Thursday, October 25, 2012

What she said. SERIOUSLY.

I've started a few blog posts in recent weeks that basically amount to rants about what I'm seeing and reading with regard to "women's issues" during this obnoxious (and not to mention obscenely fiscally irresponsible) presidential election.  The whole thing just makes me cringe, but one of the things I'm especially tuned into is anything regarding reproductive rights.

For starters, I bristle at the term "women's issues".  President Obama said it correctly:  "Women's issues are not just women's issues.  They are family issues.  They are economic issues."  Conservatives like to cite those statements as pandering to women voters, but that is BS.  Barack Obama was raised by a single mother.  He married a strong, smart, compassionate, hard working woman.  And he is raising two beautiful daughters.  I believe without a shadow of a doubt that he will continue to champion feminism.  And I am proudly determined to support those efforts.

There is so much to be said here that I am already struggling to focus and attempt to stay on topic.  What actually got me to the keyboard this morning was one specific aspect of the reproductive rights conundrum: rape. The idea that rape should be defined differently in order to mandate (eliminate) the victims' rights after their nightmare is beyond ludicrous to me.  It makes me twitch with frustration and scrambles my brain.  I don't want to believe it.  I want it to be some sort of sick joke.  But it's really, really not. 

A friend of a friend (thank you, Facebook) wrote this and I am sharing it with her permission.  Thank you, Jennifer Defilippo.  I pulled out 4 paragraphs for my blog, but the other 5 are just as good.  I hope you will take five minutes to read it.   

An open letter to old white men like Richard Mourdock and Todd Akin.

by Jennifer Defilippo

I should be used to hearing old white men making grossly inappropriate comments about rape and women’s reproductive rights by now, but I’m not.

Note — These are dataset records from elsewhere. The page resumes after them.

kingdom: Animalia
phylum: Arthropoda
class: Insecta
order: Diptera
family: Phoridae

I can’t help but feel my blood catch fire when I read about “men” like Richard Mourdock and Todd Akin sharing their wildly outlandish viewpoints. And, yes, they’re viewpoints, and we all have a right to share them. We’re Americans after all. That’s one of the beauties of being an American.

BUT if these old white men spent just one day fearing rape, sexual assault, or sexual harassment like women do then they would shut their mouths forever on these matters. If they spent one day being catcalled, inappropriately grabbed while walking on the sidewalk on their way to get a cup of coffee, or aggressively approached by a group of men while walking to the supermarket - in broad daylight no less - then they would shut their mouths forever on these matters. If they spent one day even thinking about the act of rape, fearing not only a pregnancy that could result from ALL rape, but also the transmission of HIV and other irreversible STDs, then they would absolutely shut their mouths forever on these matters.

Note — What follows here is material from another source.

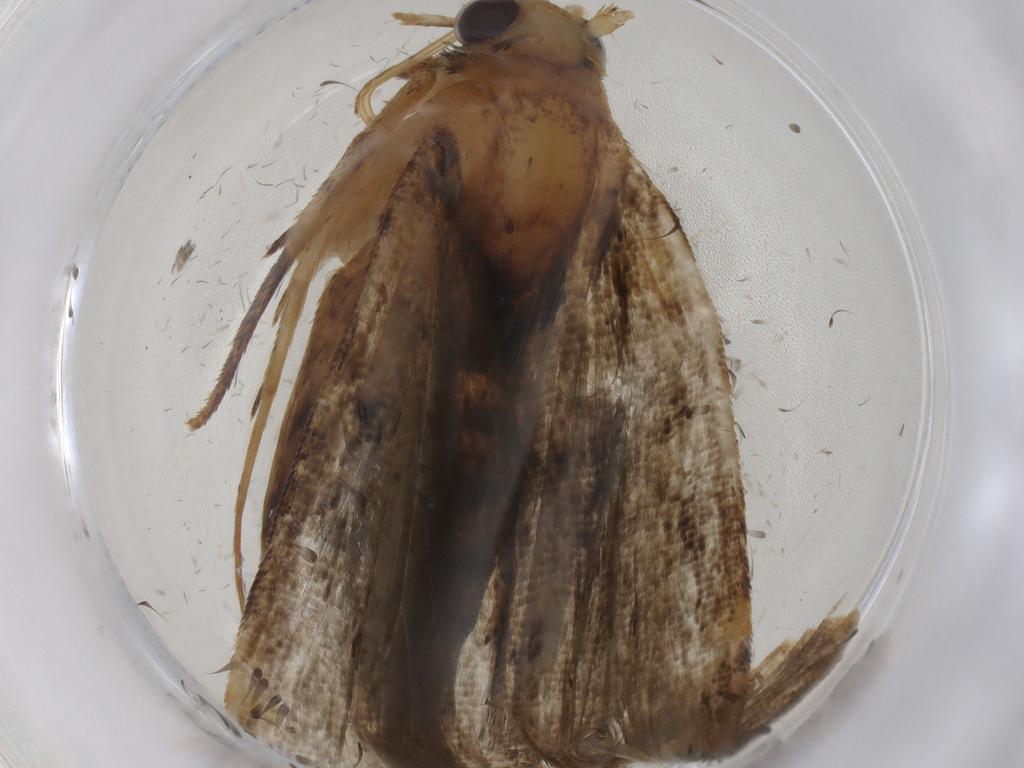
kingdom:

 And that’s what makes my hands shake and my forehead burn with fury when I wake up in the morning and read about an old white male who used his public platform to tell me and other women that if we’re raped and conceive a child, then it was God’s plan for us to have that child. That a woman wasn’t legitimately raped if she conceived that child in the first place, because a woman’s body has “the natural defenses to protect itself.” What’s my defense from these men’s beliefs when science and biology no longer apply? And what do I do if I don’t believe in God?

 I can only hope that with time, even though right now it seems like the fight over women’s rights is going backwards, that the personal decisions that I make with my body will not always be in jeopardy. Or at least won’t feel like they’re always going to be in jeopardy. That all the work of the women who came before me, who fought so hard to make my life easier, who wanted to protect me, wasn’t in vain. That all women who have suffered the horrors of rape or sexual assault, will not have to suffer yet again when it comes to making a difficult decision on what to do should they become pregnant.

Think about it.  Talk about it.  And pass it along.